Nisshin Steel Co. placed the world’s first Sendzimir tandem
mill into operation at its Shunan works in 1969. Located in Nanyo, Japan, the
plant occupies a site of approximately one-third square mile. Occupying about 18
percent of the 315-ft total installation length are four Sendzimir stands: one
ZR 22N-50 and three ZR 21B-50. Once up and running, the mill’s maximum
finished monthly production capacity totaled 18,300 net tons -- 35 percent 400
series; 65 percent 300 series stainless steel.
Nisshin’s tandem installation is the first one designed to
continuously cold roll stainless coils up to 50 inches wide and weighing a
maximum of 24 net tons. Most of the hot band (either 300 or 400 series stainless
ranging in thickness from 0.255 to 0.063 in) comes from the reversing hot mill
at Nisshin’s Shunan works. Some hot band is supplied by the Kure works. Strip
from the tandem ranges from 0.158 in to a minimum of 0.012 in. The maximum
rolling speed is 1969 fpm.
The Nisshin installation is a fully continuous rolling
facility. Incoming coils are fed from payoff reels through a welder that joins
the head and tail of consecutive coils, thereby eliminating tail-out and the
necessity to rethread.
Eleven years before installing the tandem mills, Nisshin
commissioned Japan’s first wide (50-in) high-production Sendzimir mill. A ZR
22-50 (at that time the largest and most powerful Sendzimir reversing mill ever
built) was installed in the Hanshin works near Osaka. This mill was equipped
with twin drives -- the first time such a drive arrangement had been
incorporated in a mill of this type and size -- with a 5000-hp main motor taking
the mill up to a 2800-fpm top speed. The Hanshin plant was dedicated to the
production of low-carbon steel.

Records from a dataset
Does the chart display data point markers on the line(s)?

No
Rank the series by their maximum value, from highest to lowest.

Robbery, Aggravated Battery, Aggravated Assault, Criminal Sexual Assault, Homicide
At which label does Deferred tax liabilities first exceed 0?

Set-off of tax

--

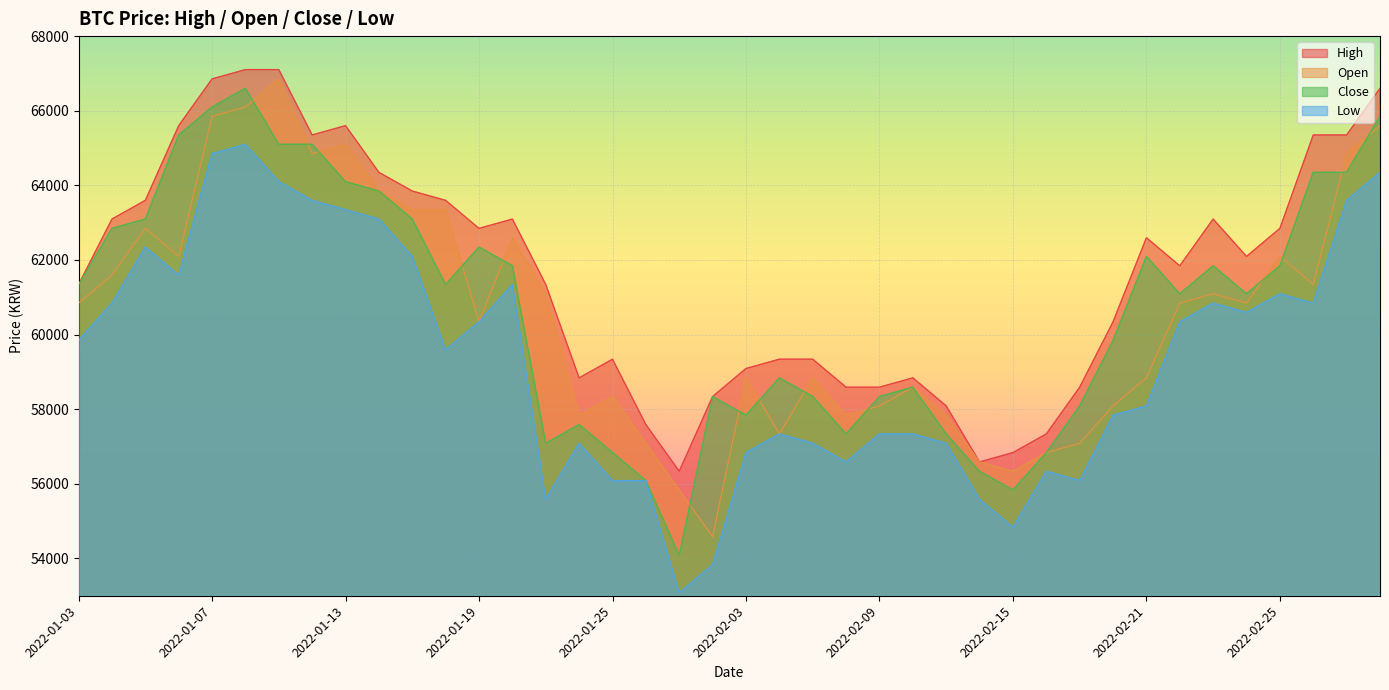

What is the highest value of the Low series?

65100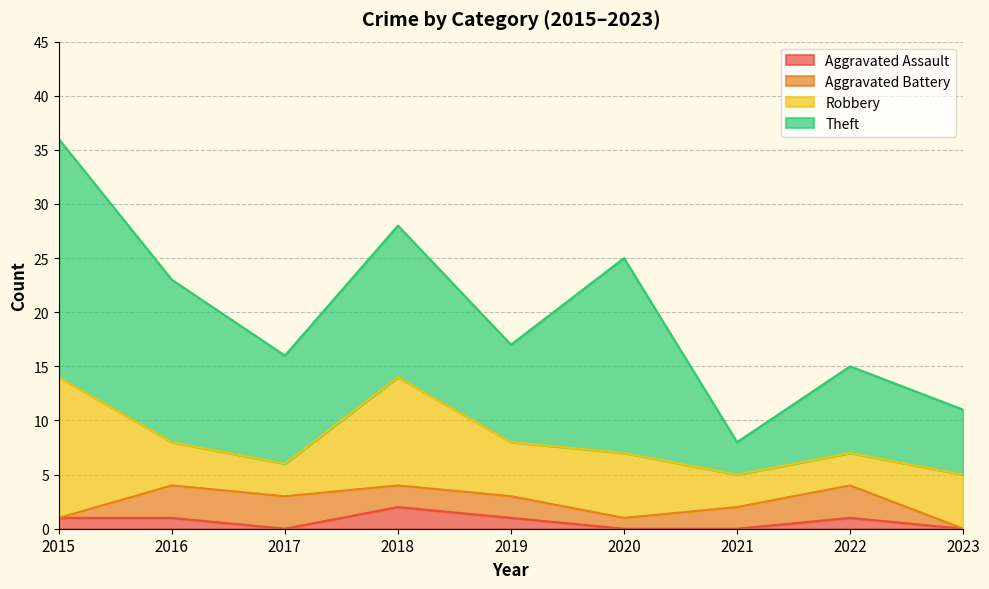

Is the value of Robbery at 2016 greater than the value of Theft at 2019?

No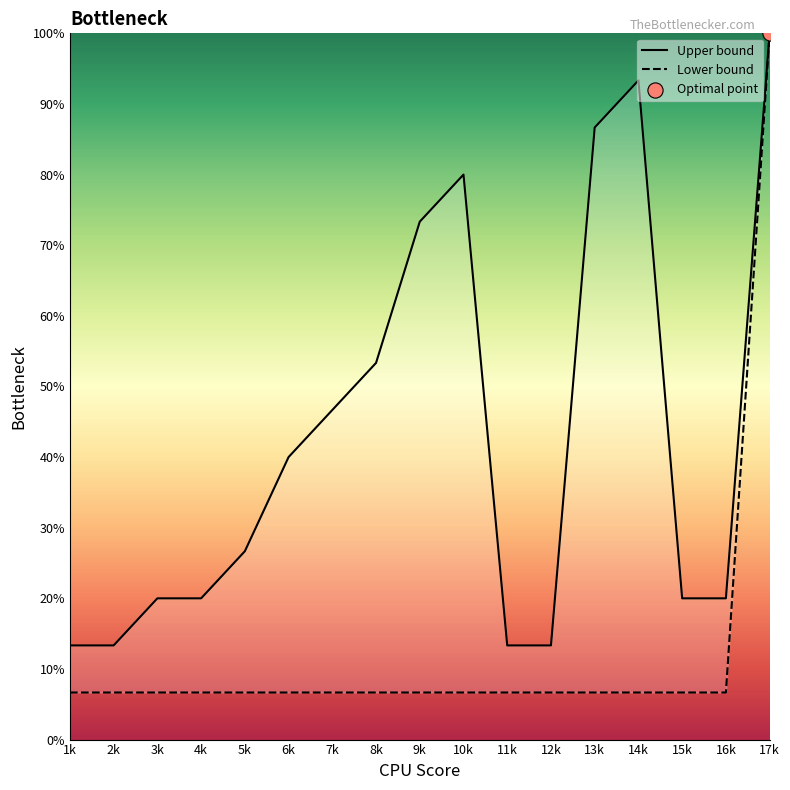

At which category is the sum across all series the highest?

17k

What the task requires: Write out the passage on Nisshin's Sendzimir mills word for word, from "Nisshin’s tandem installation" to "necessity to rethread.". These rows come from a different source than the text.

Solution:
Nisshin’s tandem installation is the first one designed to
continuously cold roll stainless coils up to 50 inches wide and weighing a
maximum of 24 net tons. Most of the hot band (either 300 or 400 series stainless
ranging in thickness from 0.255 to 0.063 in) comes from the reversing hot mill
at Nisshin’s Shunan works. Some hot band is supplied by the Kure works. Strip
from the tandem ranges from 0.158 in to a minimum of 0.012 in. The maximum
rolling speed is 1969 fpm.
The Nisshin installation is a fully continuous rolling
facility. Incoming coils are fed from payoff reels through a welder that joins
the head and tail of consecutive coils, thereby eliminating tail-out and the
necessity to rethread.